Weekly Axis Of Easy #41
In this issue:
- Who is Cambridge Analytica?
- EFF Warns CLOUD Act end-runs 4th Amendment
- Same as it ever was: Flash player needs patching. Again.
- Web inventor says it’s time to regulate Big Tech
- New Orleans tries its hand at tech powered “pre-crime”
- Sierra Leone runs world’s first election using blockchain
Hardly anybody had ever heard of these guys until details emerged that the Trump campaign hired them to gather data during the 2016 election campaign. They are a private data analysis firm that purportedly holds “5000 data points” on every American citizen. The story that emerged is that using an app whose creation was sponsored by a psychology professor named Dr. Aleksandr Korgan, they amassed data on 50 million Facebook users. Facebook later tried to dial that number down, to 270,000 verified app downloads.
Meanwhile, Edward Snowden has come out and more or less called Facebook itself for what it is: “A surveillance company re-branded as ‘social media’”.
To quote directly from EFF’s post about this: “There’s a new, proposed backdoor to our data, which would bypass our Fourth Amendment protections to communications privacy. It is built into a dangerous bill called the CLOUD Act, which would allow police at home and abroad to seize cross-border data without following the privacy rules where the data is stored.”
Update your Flash. Again. Next.
Sir Tim Berners-Lee wrote a letter to mark the 29th anniversary of the World Wide Web that he invented. In it he outlines concerns around how the “Big Tech” platforms, such as Google and Facebook are sucking all the oxygen from what was supposed to be a global, empowering network for all and maybe it’s time they should be regulated.

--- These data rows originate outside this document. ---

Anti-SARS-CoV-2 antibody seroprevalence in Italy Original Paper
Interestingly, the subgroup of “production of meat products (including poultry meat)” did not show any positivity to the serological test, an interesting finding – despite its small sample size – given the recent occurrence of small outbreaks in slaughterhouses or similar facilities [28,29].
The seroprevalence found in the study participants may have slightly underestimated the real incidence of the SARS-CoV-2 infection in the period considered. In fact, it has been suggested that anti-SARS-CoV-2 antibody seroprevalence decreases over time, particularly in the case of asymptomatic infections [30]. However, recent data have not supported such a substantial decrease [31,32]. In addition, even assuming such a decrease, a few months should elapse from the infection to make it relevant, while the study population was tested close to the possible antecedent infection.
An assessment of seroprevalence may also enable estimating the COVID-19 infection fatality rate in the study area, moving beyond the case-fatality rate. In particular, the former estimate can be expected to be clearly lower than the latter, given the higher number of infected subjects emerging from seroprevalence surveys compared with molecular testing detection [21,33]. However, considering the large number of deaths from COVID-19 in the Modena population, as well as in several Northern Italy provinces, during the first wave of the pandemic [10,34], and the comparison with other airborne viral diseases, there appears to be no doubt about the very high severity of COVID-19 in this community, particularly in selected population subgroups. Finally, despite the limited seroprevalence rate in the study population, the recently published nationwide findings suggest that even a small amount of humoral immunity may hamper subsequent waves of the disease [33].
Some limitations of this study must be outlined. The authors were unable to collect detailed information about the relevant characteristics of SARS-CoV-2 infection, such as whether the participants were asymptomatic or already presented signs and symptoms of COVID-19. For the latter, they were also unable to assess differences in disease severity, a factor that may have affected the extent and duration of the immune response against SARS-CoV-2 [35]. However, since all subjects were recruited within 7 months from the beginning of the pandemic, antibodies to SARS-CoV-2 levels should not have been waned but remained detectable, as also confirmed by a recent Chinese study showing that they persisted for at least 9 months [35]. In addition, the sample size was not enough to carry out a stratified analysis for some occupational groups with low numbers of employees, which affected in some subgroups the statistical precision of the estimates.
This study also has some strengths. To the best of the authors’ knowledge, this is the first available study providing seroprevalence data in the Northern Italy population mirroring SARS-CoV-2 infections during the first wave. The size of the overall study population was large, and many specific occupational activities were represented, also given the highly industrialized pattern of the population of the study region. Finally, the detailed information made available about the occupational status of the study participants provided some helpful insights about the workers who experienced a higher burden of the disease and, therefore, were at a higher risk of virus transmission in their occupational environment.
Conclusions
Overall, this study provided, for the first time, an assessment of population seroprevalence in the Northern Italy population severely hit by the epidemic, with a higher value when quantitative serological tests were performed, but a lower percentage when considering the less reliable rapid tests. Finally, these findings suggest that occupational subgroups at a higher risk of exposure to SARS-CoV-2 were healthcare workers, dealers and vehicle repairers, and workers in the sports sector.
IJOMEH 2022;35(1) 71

He names two “myths” which dominate the network economy today, the first is that advertising is the only possible business model for online companies. (As an aside I think blockchain, crypto-currencies will open the door to micropayment models which could end-run current advertising models). The second myth is that it is too late to change the way platforms operate. I agree. That may seem hard to fathom today, but if you’ve been paying attention to the internet unfolding, today’s 800 lb gorillas routinely turn into yesterday’s MySpace and Yahoos.
The ACLU reports on an initiative at the New Orleans Police Department to aggregate various “big data” sources and apply machine learning to try to predict who “is likely to be involved in a violent crime”. The technique is called “Social Network Analysis” (“SNA”) to collate relationships between people, places, social media posts and “other previously siloed databases”.
In a similar vein an expose by WRAL TV in Raleigh, North Carolina describes how police are turning to Google’s ample cache of metadata to connect the dots on seemingly disparate crimes, some of them separated by years.
For those who buy into the notion that “despite existing for 10 years nobody has thought of an actual application for ‘Blockchain’” may want to take a look at the African country of Sierra Leone. They just carried out the world’s first election using a blockchain, storing 70% of the votes anonymously and immutably on a public ledger, enabling real-time visibility of the election results.